Os turbilhões de estrelas imaginárias sobrevoam o apartamento escuro naquela noite de quinta-feira.
Ela, esperando o telefone tocar, imagina-se como pó intergalático, que não se contenta mais em viver na margem do universo.
Ainda pensando em como todos nós somos poeira cósmica - nadas entre o tudo, imperfeitos calçando a soberba - pega um copo, enche com vinho barato que sobrou de ontem, sentou sozinha no sofá que lhe foi doado, chorou sozinha não ser acompanhada.
Pensou na lesbicidade que tinha dentro de si, no medo de não ser nem-um-nem-outro, nem paralela nem perpendicular à história.
Encheu a cara de aolidões ardendetes, de ser patética e de não saber o que se é.

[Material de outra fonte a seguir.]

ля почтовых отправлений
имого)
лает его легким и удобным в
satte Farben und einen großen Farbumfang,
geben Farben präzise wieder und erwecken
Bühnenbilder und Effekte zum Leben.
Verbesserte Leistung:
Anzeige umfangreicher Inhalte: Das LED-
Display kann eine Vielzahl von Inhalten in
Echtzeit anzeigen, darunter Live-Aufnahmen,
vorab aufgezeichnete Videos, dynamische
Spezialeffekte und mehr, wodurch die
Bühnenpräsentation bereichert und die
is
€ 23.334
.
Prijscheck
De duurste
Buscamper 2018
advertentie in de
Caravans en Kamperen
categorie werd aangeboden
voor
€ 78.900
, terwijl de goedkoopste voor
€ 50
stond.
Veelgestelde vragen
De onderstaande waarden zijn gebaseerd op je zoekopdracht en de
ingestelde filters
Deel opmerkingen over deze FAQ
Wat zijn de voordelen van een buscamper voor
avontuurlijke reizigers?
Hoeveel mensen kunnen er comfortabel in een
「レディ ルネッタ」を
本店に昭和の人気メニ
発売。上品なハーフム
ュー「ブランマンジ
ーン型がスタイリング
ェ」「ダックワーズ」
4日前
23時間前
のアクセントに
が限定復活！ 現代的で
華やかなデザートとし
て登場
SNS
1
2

Finge que escuta o telefone tocar, finge que conversa com alguém no ar: se este é o único lugar pra se viver, fecharei meus olhos - e gritando - porque eu sou uma alma nova, louca pra viver uma marginalidade que não é a de meu tempo!

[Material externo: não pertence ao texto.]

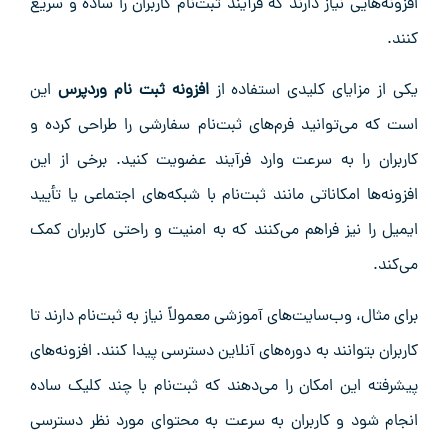
افزونه‌هایی نیاز دارند که فرآیند ثبت‌نام کاربران را ساده و سریع
کنند.
یکی از مزایای کلیدی استفاده از
افزونه ثبت نام وردپرس
این
است که می‌توانید فرم‌های ثبت‌نام سفارشی را طراحی کرده و
کاربران را به سرعت وارد فرآیند عضویت کنید. برخی از این
افزونه‌ها امکاناتی مانند ثبت‌نام با شبکه‌های اجتماعی یا تأیید
ایمیل را نیز فراهم می‌کنند که به امنیت و راحتی کاربران کمک
می‌کند.
برای مثال، وب‌سایت‌های آموزشی معمولاً نیاز به ثبت‌نام دارند تا
کاربران بتوانند به دوره‌های آنلاین دسترسی پیدا کنند. افزونه‌های
پیشرفته این امکان را می‌دهند که ثبت‌نام با چند کلیک ساده
انجام شود و کاربران به سرعت به محتوای مورد نظر دسترسی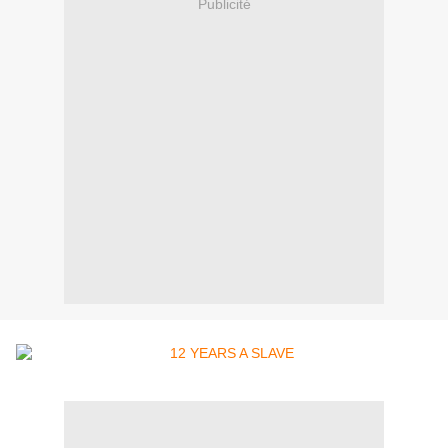
Publicité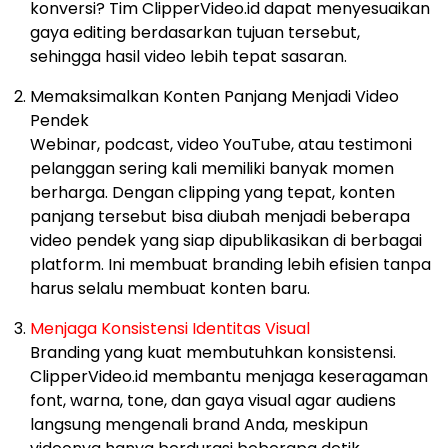
konversi? Tim ClipperVideo.id dapat menyesuaikan
gaya editing berdasarkan tujuan tersebut,
sehingga hasil video lebih tepat sasaran.
Memaksimalkan Konten Panjang Menjadi Video
Pendek
Webinar, podcast, video YouTube, atau testimoni
pelanggan sering kali memiliki banyak momen
berharga. Dengan clipping yang tepat, konten
panjang tersebut bisa diubah menjadi beberapa
video pendek yang siap dipublikasikan di berbagai
platform. Ini membuat branding lebih efisien tanpa
harus selalu membuat konten baru.
Menjaga Konsistensi Identitas Visual
Branding yang kuat membutuhkan konsistensi.
ClipperVideo.id membantu menjaga keseragaman
font, warna, tone, dan gaya visual agar audiens
langsung mengenali brand Anda, meskipun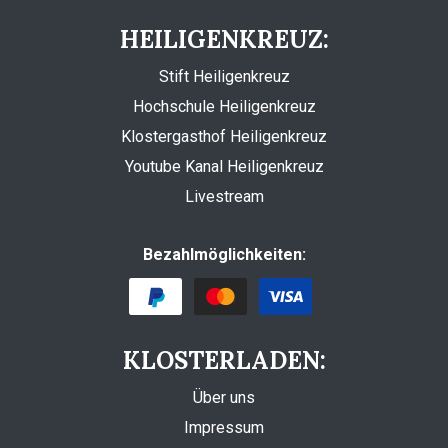
HEILIGENKREUZ:
Stift Heiligenkreuz
Hochschule Heiligenkreuz
Klostergasthof Heiligenkreuz
Youtube Kanal Heiligenkreuz
Livestream
Bezahlmöglichkeiten:
KLOSTERLADEN:
Über uns
Impressum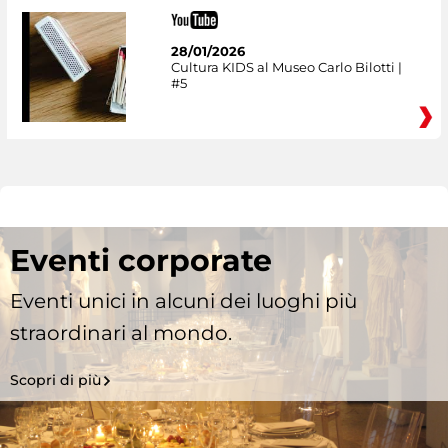
28/01/2026
Cultura KIDS al Museo Carlo Bilotti |
#5
Eventi corporate
Eventi unici in alcuni dei luoghi più
straordinari al mondo.
Scopri di più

E desbruçando-se no mar de lágrimas incessantes gritou pelo caos e a vontade de mudar tudo para não ser ainda mais medíocre.
Olhou pela janela fechada por causa do vento frio e quis entender a juventude que não era mais tão ativa assim. Quis saber se seus colegas, amigos, amores ainda eram os mesmos, porque depois de tanto tempo sem querer saber de alguma coisa, já não entendia como podia amar tantas pessoas de tantas formas infelizes.
Abriu a janela, subiu no parapeito e pretendeu voar.
Mas com as asas podadas de passarinho engaiolado não se voa.
Enquanto o vinho esquentava ainda mais no copo, o sangue de tristeza se misturava ao leito triste de uma rua escurecida.
Levantou magoada com a morte, pois nem a morte a queria.